Canadian Music Festivals Still Can’t Test Pills for Fentanyl
Festival season is now in full swing, which means at this very moment there are thousands of people camped out in sweltering heat, surrounded by walls of perpetually full porta-potties, likely buying pills and powders from total strangers, and definitely making decisions of wide-ranging quality.
Party organizers know this and generally don't want people to die, as a few kids seem to every year. So a few festivals are choosing to offer free pill testing, to give these people a better idea of what's in their drugs. In most cases this is carried out by a handful of harm reduction non-profit organizations, using cheap reagent kits that can test for 15 or so different substances.
If you've seen these tests in action at a festival before, you probably know the set-up is pretty simple. They'll drip a little bit of a testing solution onto a sample of your drugs, and see what colour shows up. In some cases they can tell you if it's cut with something else, but mostly it just confirms whether one drug—ecstasy, coke, ketamine, whatever—is actually in there.
Unfortunately this doesn't work for fentanyl, which happens to be the current focus of most drug hysteria in Canada. The drug news outlets describe as "50 times more potent than heroin, and 100 times stronger than morphine" has been causing a record-breaking number of overdose deaths in many parts of the country.
In British Columbia, where the government has declared a public health emergency over fentanyl, drug overdoses across the province are up 74 percent over last year.

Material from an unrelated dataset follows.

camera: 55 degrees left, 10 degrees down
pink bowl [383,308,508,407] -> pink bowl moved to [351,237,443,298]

So far in 2016 a total of 371 people have died, and fentanyl has been detected in 60 percent of cases. The latest numbers from the coroner's service show another small uptick between May to June.

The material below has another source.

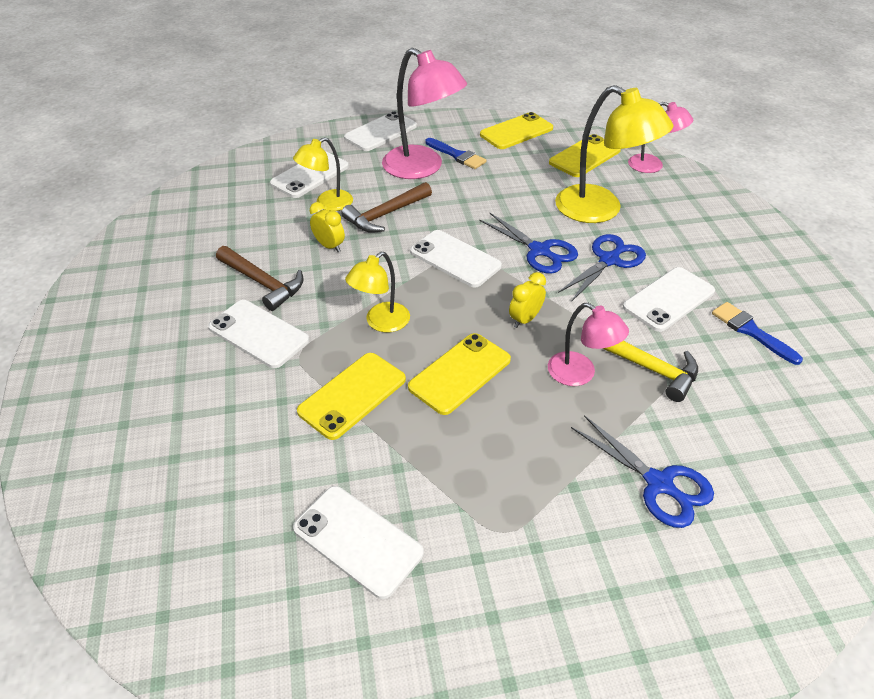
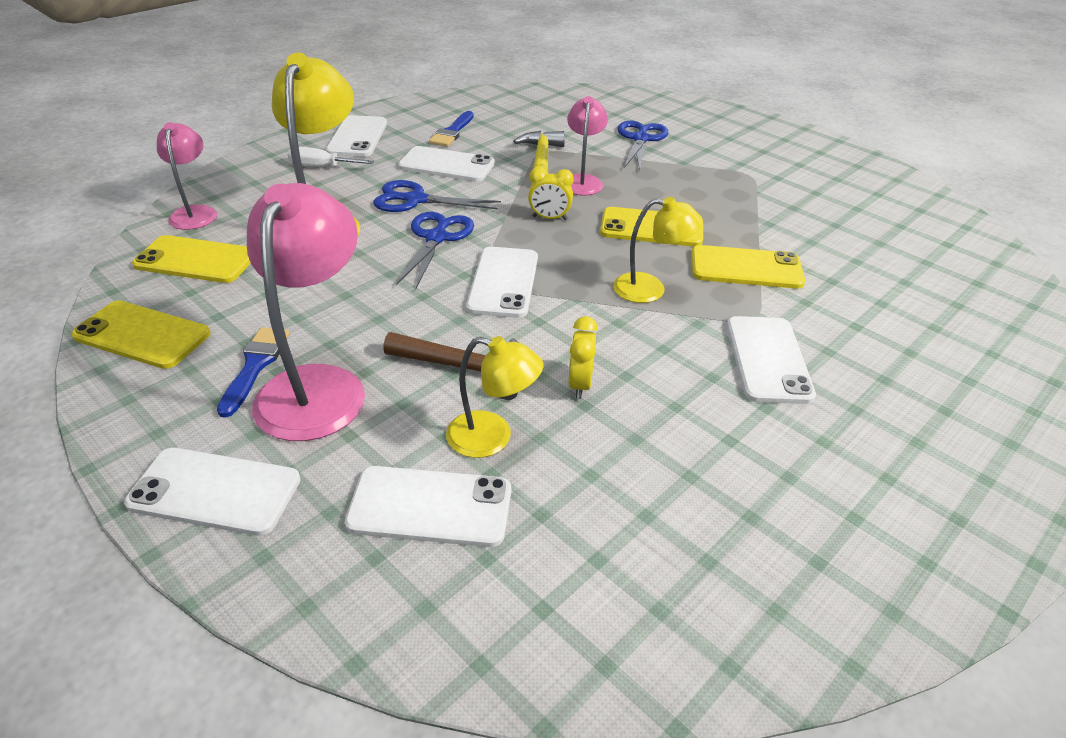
camera: 125 degrees left, 5 degrees down
brown hammer [216,246,304,311] -> none
white phone [293,486,424,599] -> white phone moved to [326,115,387,157]
none -> white screwdriver [287,147,374,166]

More often fentanyl gets passed off as other opiates, but it's been known to show up in party drugs including MDMA and coke. So it sucks that even the most advanced festival pill testers in the country won't be testing for fentanyl this season.

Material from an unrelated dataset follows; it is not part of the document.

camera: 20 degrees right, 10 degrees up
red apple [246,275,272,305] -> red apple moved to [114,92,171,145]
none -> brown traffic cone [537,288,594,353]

"It's a shame this summer and it's scary for lots of us," Garrett Crawford of the new-ish harm reduction outfit Karmik, which is testing pills at a few BC festivals this year, told VICE. "A few of us in our organization have lost friends and family members."
Crawford says a close friend of his died a few months ago when fentanyl showed up in what he thought was something else. "It's really heartbreaking for us, but it just reaffirms how important it is to provide harm reduction."
The trouble with fentanyl is it's so potent, so concentrated, that none of the cheap testing offered at festivals can reliably detect it. "One pill will have such a miniscule amount, it's very unlikely you're going to detect that with a reagent kit," said Crawford.